O Caminho da Beleza 25 - Ascensão do Senhor


A palavra de Deus é viva e eficaz e mais cortante que espada de dois gumes (Hb 4, 12).




Ascensão do Senhor                  13.05.2018
At 1, 1-11                  Ef 1, 17-23               Mc 16, 15-20


ESCUTAR

“Recebereis o poder do Espírito Santo, que descerá sobre vós para serdes minhas testemunhas” (At 1, 8).

Que ele abra o vosso coração à sua luz, para que saibais qual a esperança que o seu chamamento vos dá (Ef 1, 18).

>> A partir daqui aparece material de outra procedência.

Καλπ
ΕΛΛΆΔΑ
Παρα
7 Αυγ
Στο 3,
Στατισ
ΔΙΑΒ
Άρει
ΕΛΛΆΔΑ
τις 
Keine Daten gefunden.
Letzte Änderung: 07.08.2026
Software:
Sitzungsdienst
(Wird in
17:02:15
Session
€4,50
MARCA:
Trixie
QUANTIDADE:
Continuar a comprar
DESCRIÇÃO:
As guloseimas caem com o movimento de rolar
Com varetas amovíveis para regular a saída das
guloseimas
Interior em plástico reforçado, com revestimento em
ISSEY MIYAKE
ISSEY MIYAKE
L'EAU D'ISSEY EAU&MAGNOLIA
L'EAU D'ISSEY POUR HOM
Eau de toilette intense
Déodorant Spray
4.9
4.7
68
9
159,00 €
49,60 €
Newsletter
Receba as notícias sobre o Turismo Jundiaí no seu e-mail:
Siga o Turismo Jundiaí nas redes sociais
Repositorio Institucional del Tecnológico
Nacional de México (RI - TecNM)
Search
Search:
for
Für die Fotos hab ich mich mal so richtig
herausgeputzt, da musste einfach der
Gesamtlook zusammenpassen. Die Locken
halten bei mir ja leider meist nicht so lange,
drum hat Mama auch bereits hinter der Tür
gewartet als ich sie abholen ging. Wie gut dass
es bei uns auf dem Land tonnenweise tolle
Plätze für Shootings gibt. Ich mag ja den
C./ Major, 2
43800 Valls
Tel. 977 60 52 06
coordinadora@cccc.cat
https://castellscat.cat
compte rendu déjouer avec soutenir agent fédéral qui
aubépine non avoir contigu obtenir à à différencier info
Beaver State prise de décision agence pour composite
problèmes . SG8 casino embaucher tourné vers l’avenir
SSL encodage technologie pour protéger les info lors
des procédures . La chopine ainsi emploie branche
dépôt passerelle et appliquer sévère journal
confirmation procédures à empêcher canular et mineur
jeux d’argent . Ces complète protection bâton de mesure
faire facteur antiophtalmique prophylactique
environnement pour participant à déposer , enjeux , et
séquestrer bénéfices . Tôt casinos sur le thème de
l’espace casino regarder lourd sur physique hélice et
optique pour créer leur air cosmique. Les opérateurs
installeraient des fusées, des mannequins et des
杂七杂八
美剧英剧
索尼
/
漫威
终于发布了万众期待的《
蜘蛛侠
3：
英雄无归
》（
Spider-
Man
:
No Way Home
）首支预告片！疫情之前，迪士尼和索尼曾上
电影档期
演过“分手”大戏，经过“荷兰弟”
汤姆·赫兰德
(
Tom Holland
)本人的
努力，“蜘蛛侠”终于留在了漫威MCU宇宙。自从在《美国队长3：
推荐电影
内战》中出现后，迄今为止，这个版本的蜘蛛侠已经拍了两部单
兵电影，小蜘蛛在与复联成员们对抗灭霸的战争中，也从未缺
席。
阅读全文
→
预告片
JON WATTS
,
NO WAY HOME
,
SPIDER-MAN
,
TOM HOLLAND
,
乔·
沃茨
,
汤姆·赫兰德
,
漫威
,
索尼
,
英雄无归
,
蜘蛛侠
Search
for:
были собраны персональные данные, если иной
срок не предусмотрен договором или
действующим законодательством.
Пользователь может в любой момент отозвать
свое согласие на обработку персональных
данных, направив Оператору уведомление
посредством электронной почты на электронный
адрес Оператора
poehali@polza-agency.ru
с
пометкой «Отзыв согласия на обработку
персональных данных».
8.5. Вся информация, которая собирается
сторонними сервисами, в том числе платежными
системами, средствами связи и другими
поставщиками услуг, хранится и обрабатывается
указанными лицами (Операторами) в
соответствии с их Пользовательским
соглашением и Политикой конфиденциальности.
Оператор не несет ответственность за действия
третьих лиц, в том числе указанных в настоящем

“Ide pelo mundo inteiro e anunciai o evangelho a toda criatura!” (Mc 16, 15).


MEDITAR

Trate o mundo como mundo, sem deixar o mundo nos rebaixar ao mundo.

(Chuang-Tzu, 369-286 a. C., China)


ORAR

Como podemos chegar a considerar a fé no céu como uma fuga diante do mundo, como um medo da realidade, quando ela reúne o equilíbrio interior e a liberdade tranquila com relação ao mundo? O homem se define por suas metas. Se elas se limitam às coisas daqui de baixo, ele será inevitavelmente sugado por sua lógica. Ele é então dilacerado por polos opostos: vida ou morte, desejo ou morosidade, ganho ou perda, felicidade ou infelicidade, felicitações ou censura. Submetido às circunstâncias, ele está sempre a procura de si mesmo. Desejando se adaptar às condições exteriores, ele se transforma numa ameba maleável a todas as influências. Fugindo, ele permanece estranho a si mesmo. Ele sucumbe ao poder dos “demônios”. Seu eu se desloca pelo esforço que faz para assegurar a sua felicidade. No matagal das futilidades cotidianas, ele se contorce, se sufoca, sem perspectiva, sem orientação, sem apoio. A Ascensão do Cristo nos permite nos reencontrar a nós, mas um “nós” aberto à grande expansão. Ela nos liberta da escravidão das circunstâncias, da submissão às nossas condições de vida. Ela nos faz descobrir um caminho de natureza interior, mesmo se é preciso apresentá-lo através de imagens espaciais. Jesus nos chamava a nos examinar a nós mesmos com os olhos de Deus, descobrindo que não há nenhum poder capaz de destruir nosso eu, e a adotar uma visão de mundo que não fosse mais um simples depósito de mercadorias ou um asilo de loucos. Por isso, “ele subiu ao céu e está sentado à direita de Deus” (Mc 16, 19)... Sem a perspectiva aberta para o céu, nós estamos submetidos à inevitável tirania da lei das coisas, da economia, do poder. É preciso prosperar, lucrar, aumentar, investir, entrar em concorrência, liquidar, conforme as circunstâncias. É preciso também causar intriga, difamar, espionar, dissimular, para acabar aniquilados como “cadáveres vivos” (Tolstói). Pois o que é um cadáver senão um organismo submetido a leis externas da dissolução e da decomposição? Como ganhar o combate contra os “espíritos maus” senão sabendo de uma vez por todas que nós não somos apenas seres desta terra; que nossa fronte toca o céu? Nosso pequeno eu tem um valor inalienável, junto de Deus e em Deus.

(Eugen Drewermann, 1940-, Alemanha)


CONTEMPLAR

Galáxia Messier 77, Constelação de Cetus, a 45 milhões de anos luz da Terra, 2012, Telescópio Hubble, foto editada por Andre van der Hoeven, Nasa, Estados Unidos.